Let's use the earlier example of $10 per month that Apple receives from AT&T. 

If the base profit on an iPhone for Apple is $100, and they receive $240 from AT&T over the life of the contract, their total profit for that one phone will be $340. 

If it is sold as an unlocked phone at the same price then Apple will only realise $100 in profit on that one phone. 

So in order for Apple to get the same amount of profit from the unlocked phone, they would need to set the price to be $240 higher.


----------



## madgunde (Mar 10, 2006)

Oakbridge, I think the point is that having $100 in profit is better than $0 in profit. But on the other hand, unlocked phones aren't just going to Canadians or people in other countries.
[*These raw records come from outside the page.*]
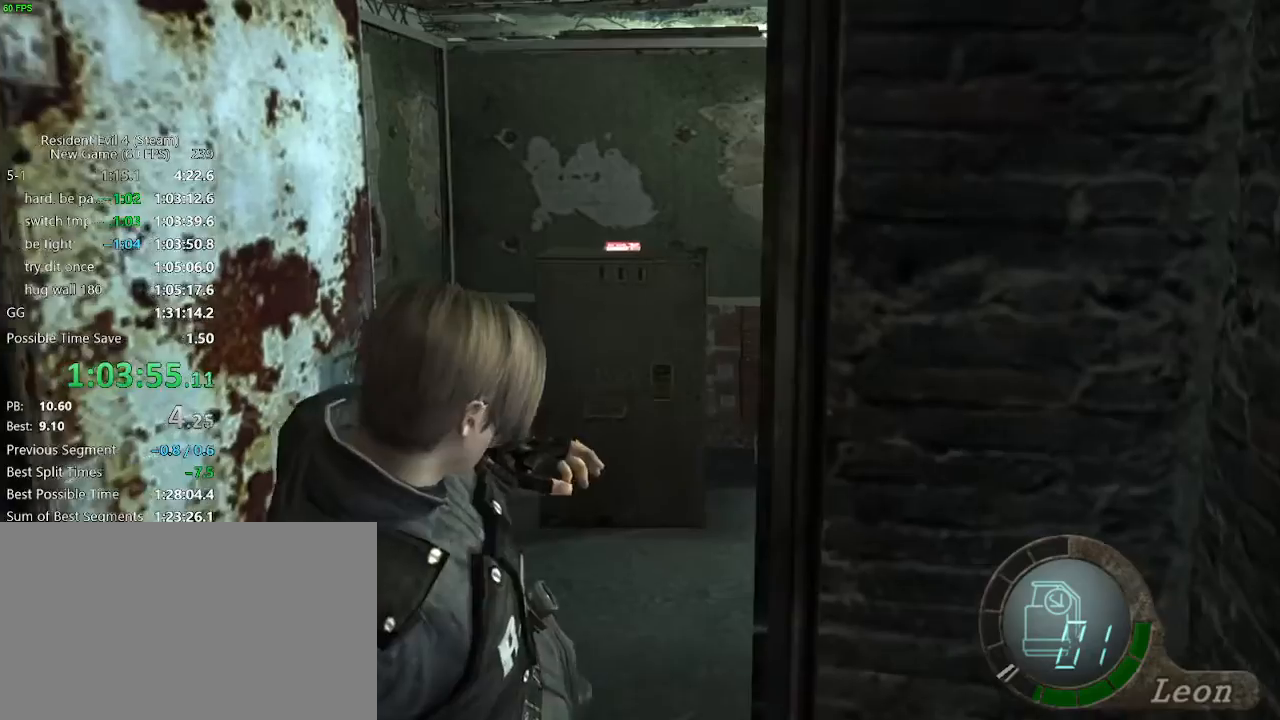
{"keys": ["d", "w"], "events": []}
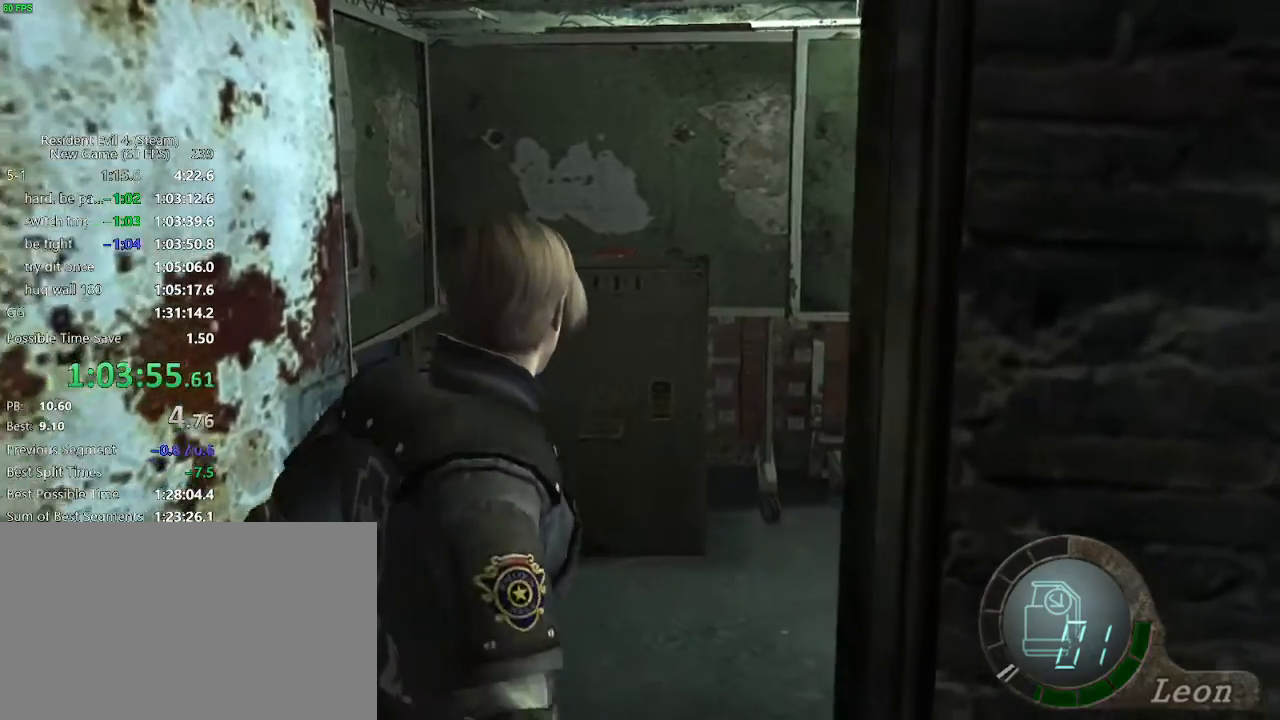
{"keys": ["d", "w"], "events": []}
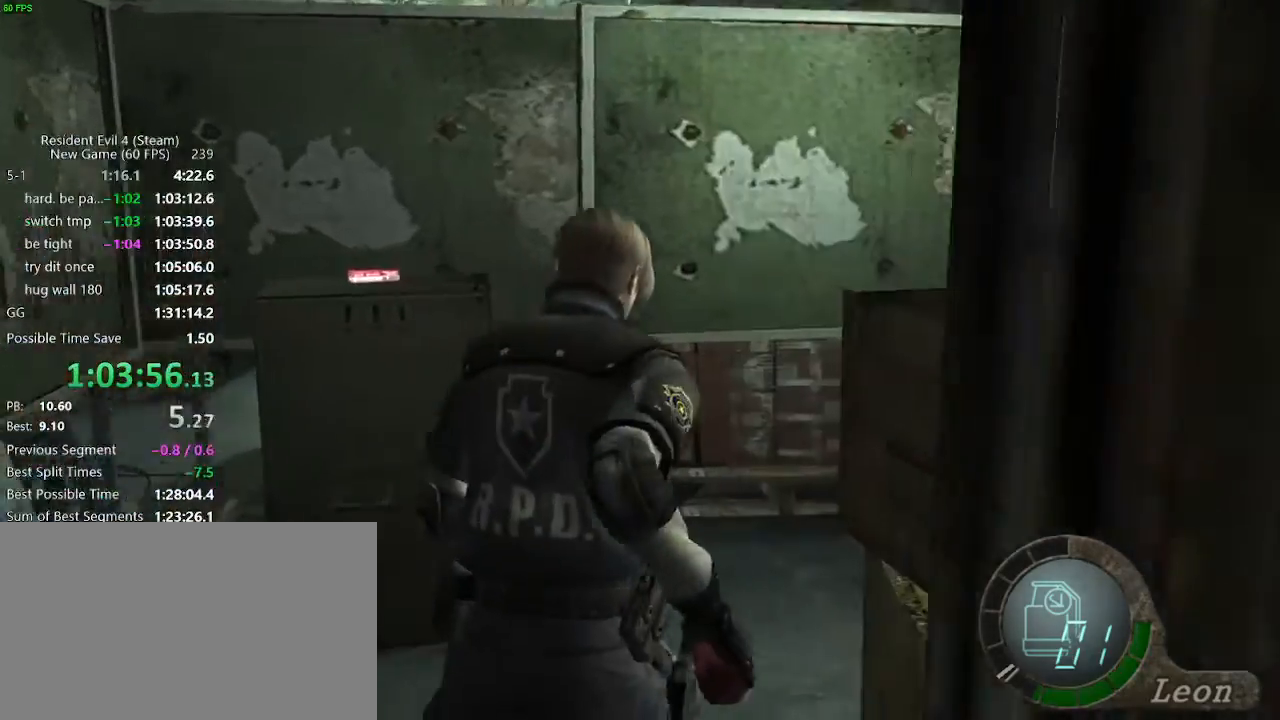
{"keys": ["d", "w"], "events": []}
Plenty of them are being used by people in the US to avoid the AT&T contract or use on an alternate US carrier, in which case, that is lost revenue for Apple since those people would otherwise have signed a contract with AT&T if they were prevented from unlocking.


----------



## david2673 (Oct 2, 2007)

This is the reply from [email protected]...

Holt Renfrew will not be carrying the iphone. I would check with your
local cell phone dealer.

Holt Renfrew

Personal Shopping, Bloor Street416. 960. 2554 

50 Bloor St. West

Toronto, ON M4W 1A1


----------



## CdnPhoto (Jan 8, 2006)

david2673 said:


> This is the reply from [email protected]...
> 
> Holt Renfrew will not be carrying the iphone. I would check with your
> local cell phone dealer.
> ...


... and with that, so ends hours of fun/rumors.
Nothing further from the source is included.